**Task brief:** Could you restate the passage about Nosferatu in Venice between "The character of" and "to shoot there.", inclusive, updating "horror pantheon" to "horror canon"?

Source passage below:

The character of Nosferatu - first seen of course in F.W. Murnau’s 1922 masterpiece and resurrected in the form of Klaus Kinski in Werner Herzog’s 1979 remake - remains a potent, genuinely terrifying and comparatively underused figure in the horror pantheon, whilst the city of Venice meanwhile remains one of the best places on earth in which to set a horror movie, its atmosphere of decaying, historical grandeur seeming to elevate the quality of pretty much any film project lucky enough to shoot there.
Just imagine, the grand spectacle of the Doge’s winter carnival, the bridges and alleyways thronging with depraved revellers vainly clinging on to the remnants of Italy’s moribund aristocracy, whilst below the water level, in the ancient sewers and catacombs, Nosferatu lurks, rat-like, spreading fear and death through the blood-lines of their errant daughters and abused servants... amazing. The damned thing writes itself.
Given that producer, screenwriter (and eventual director) Augusto Caminito wrangled a fairly lavish budget for the production (bankrolled at least in part by future despot Silvio Berlusconi), as well as gaining a remarkable level of access to some of the city’s most evocative shooting locations, ‘Nosferatu in Venice’ should by rights have been a sure thing - a last gasp triumph of Italian horror cinema’s twilight years. Needless to say though, that’s not exactly the way things turned out.
It would be all to easy to blame the project’s collapse into infamy and disaster entirely upon the mayhem perpetrated by Klaus Kinski (of which more shortly), but in truth things seem to have been going awry before he even arrived on set. By that point, Caminito had already hired and fired two directors (Maurizio Lucidi and Pasquale Squitieri), and - if the version of the film which was eventually released is anything to go by - the wafer thin narrative and bamboozling morass of expositional blather which comprise his screenplay are not exactly suggestive of a lost masterpiece.

End of Source passage.
Record extracts below:

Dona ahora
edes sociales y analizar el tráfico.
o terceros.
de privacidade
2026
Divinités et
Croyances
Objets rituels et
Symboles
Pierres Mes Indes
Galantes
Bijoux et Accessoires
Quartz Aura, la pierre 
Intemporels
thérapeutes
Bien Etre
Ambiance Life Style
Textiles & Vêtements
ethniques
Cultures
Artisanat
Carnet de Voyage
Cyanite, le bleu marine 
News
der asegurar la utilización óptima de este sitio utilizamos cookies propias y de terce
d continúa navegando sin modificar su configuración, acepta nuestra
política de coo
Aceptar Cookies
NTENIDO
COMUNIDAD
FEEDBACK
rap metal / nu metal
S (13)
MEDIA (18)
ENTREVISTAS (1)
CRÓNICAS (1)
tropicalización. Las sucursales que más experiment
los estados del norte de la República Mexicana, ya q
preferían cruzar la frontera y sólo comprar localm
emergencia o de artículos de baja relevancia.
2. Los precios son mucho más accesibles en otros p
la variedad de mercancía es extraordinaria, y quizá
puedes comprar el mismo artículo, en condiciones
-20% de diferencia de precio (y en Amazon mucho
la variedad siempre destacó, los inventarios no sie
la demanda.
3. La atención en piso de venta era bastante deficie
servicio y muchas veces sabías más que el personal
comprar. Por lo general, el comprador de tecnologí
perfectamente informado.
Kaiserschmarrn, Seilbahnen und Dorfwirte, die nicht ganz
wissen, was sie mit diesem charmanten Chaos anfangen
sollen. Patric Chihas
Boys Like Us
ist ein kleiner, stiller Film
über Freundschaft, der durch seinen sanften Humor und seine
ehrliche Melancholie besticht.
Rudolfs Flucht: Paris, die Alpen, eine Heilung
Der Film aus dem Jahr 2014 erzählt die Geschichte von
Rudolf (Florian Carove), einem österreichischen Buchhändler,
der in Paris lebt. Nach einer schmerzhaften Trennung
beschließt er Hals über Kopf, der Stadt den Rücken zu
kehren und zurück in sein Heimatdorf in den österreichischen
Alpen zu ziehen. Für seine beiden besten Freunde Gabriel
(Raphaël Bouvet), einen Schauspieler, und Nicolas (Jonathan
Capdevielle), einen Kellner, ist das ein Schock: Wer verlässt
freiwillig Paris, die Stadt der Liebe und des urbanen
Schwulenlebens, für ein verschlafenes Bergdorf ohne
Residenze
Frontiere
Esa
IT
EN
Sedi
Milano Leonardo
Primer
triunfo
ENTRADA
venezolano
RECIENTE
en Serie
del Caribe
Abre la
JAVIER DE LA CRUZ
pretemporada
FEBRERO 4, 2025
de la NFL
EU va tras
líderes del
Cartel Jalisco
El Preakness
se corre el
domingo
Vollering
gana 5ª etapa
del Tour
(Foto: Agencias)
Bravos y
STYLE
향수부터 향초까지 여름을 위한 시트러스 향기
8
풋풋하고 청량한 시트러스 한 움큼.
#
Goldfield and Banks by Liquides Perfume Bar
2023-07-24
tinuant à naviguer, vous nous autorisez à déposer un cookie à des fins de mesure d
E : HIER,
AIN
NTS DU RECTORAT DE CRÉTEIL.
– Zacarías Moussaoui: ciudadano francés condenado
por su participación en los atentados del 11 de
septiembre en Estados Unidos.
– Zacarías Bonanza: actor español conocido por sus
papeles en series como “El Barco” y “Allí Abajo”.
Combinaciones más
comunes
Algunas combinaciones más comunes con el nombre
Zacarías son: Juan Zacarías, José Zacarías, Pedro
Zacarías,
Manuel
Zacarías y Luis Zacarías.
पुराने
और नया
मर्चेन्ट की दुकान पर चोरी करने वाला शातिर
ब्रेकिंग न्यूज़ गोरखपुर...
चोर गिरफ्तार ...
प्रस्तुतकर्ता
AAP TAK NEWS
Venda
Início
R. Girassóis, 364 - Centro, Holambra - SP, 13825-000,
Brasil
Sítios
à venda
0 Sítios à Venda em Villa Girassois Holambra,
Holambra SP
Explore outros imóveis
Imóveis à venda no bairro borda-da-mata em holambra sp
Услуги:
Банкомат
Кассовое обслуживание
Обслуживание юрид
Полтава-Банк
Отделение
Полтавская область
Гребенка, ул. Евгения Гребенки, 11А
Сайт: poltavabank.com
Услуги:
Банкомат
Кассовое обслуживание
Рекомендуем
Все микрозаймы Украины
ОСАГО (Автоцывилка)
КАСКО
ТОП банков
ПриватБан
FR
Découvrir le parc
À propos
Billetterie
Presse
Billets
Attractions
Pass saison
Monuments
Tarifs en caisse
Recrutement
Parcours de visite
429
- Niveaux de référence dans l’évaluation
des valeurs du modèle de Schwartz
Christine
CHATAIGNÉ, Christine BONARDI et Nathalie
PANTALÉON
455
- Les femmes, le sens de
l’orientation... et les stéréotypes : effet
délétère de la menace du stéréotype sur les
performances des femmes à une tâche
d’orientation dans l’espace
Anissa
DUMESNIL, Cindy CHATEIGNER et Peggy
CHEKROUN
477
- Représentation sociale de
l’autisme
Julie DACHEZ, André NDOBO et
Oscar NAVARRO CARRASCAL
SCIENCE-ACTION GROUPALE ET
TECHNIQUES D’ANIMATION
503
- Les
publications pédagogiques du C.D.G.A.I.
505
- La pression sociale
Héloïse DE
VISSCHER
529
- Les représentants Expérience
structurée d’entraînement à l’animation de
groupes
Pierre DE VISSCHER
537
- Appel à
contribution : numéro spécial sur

End of Record extracts.

**Expected output:**
The character of Nosferatu - first seen of course in F.W. Murnau’s 1922 masterpiece and resurrected in the form of Klaus Kinski in Werner Herzog’s 1979 remake - remains a potent, genuinely terrifying and comparatively underused figure in the horror canon, whilst the city of Venice meanwhile remains one of the best places on earth in which to set a horror movie, its atmosphere of decaying, historical grandeur seeming to elevate the quality of pretty much any film project lucky enough to shoot there.